The SECURE IT Act—initially launched by US senators Mark Warner, a Virginia Democrat, and Susan Collins, a Maine Republican—may considerably enhance the safety of key election expertise in an period when overseas adversaries stay intent on undermining US democracy.
“This laws will empower our researchers to suppose the best way our adversaries do, and expose hidden vulnerabilities by trying to penetrate our techniques with the identical instruments and strategies utilized by dangerous actors,” says Warner, who chairs the Senate Intelligence Committee.
The brand new push for these applications highlights the truth that at the same time as election safety issues have shifted to extra visceral risks similar to demise threats towards county clerks, polling-place violence, and AI-fueled disinformation, lawmakers stay anxious about the potential of hackers infiltrating voting techniques, that are thought-about important infrastructure however are calmly regulated in comparison with different very important industries.
Russia’s interference within the 2016 election shined a highlight on threats to voting machines, and regardless of main enhancements, even fashionable machines might be flawed. Specialists have persistently pushed for tighter federal requirements and extra impartial safety audits. The brand new invoice makes an attempt to handle these issues in two methods.
The primary provision would codify the US Election Help Fee’s current addition of penetration testing to its certification course of. (The EAC lately overhauled its certification requirements, which cowl voting machines and poll scanners and which many states require their distributors to fulfill.)
Whereas earlier testing merely verified whether or not machines contained specific defensive measures—similar to antivirus software program and knowledge encryption—penetration testing will simulate real-world assaults meant to search out and exploit the machines’ weaknesses, doubtlessly yielding new details about severe software program flaws.
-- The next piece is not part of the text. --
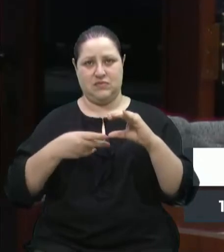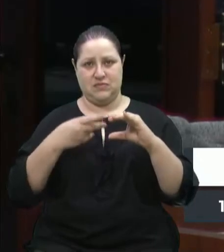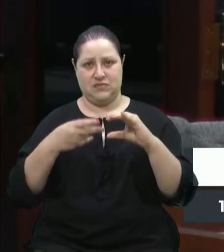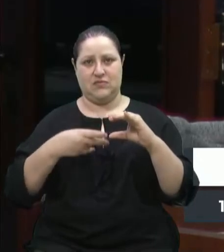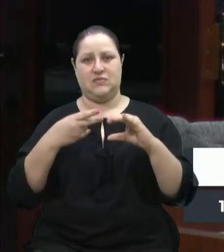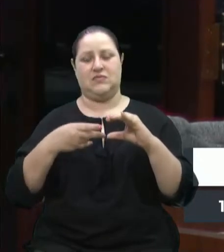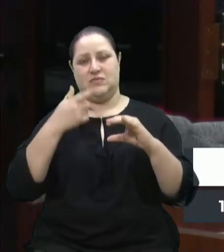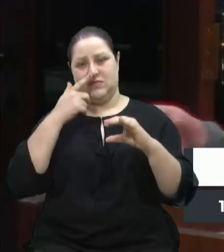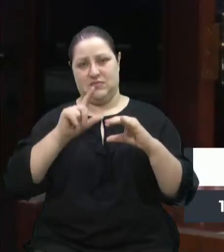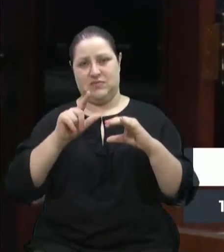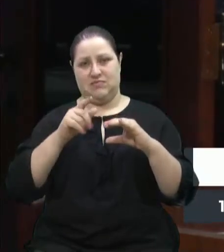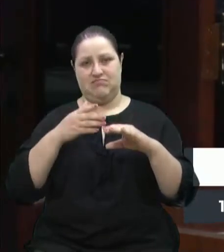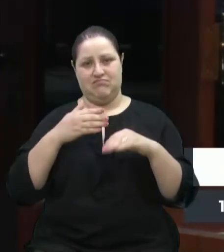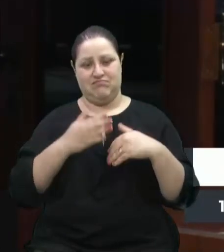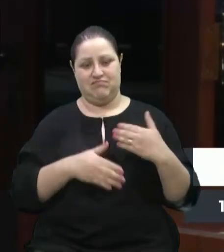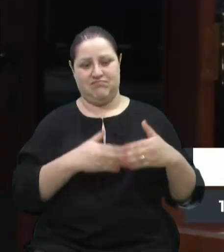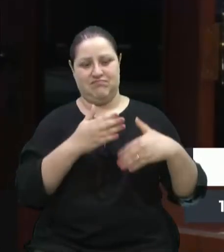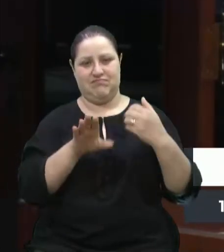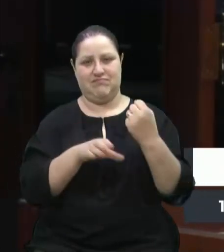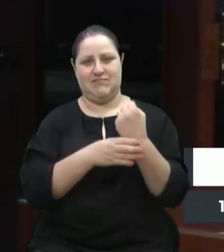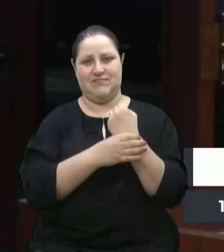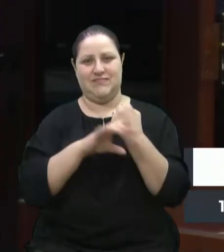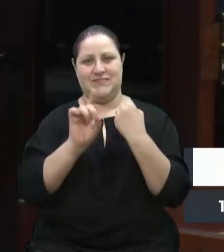casa... Peça palavra,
“Folks have been calling for obligatory [penetration] testing for years for election tools,” says Edgardo Cortés, a former Virginia elections commissioner and an adviser to the election safety crew at New York College’s Brennan Heart for Justice.
The invoice’s second provision would require the EAC to experiment with a vulnerability disclosure program for election expertise—together with techniques that aren’t topic to federal testing, similar to voter registration databases and election outcomes web sites.
Vulnerability disclosure applications are primarily treasure hunts for civic-minded cyber consultants. Vetted members, working below clear guidelines about which of the organizer’s laptop techniques are honest sport, try to hack these techniques by discovering flaws in how they’re designed or configured. They then report any flaws they uncover to the organizer, typically for a reward.
By permitting a various group of consultants to hunt for bugs in a variety of election techniques, the Warner–Collins invoice may dramatically increase scrutiny of the machine of US democracy.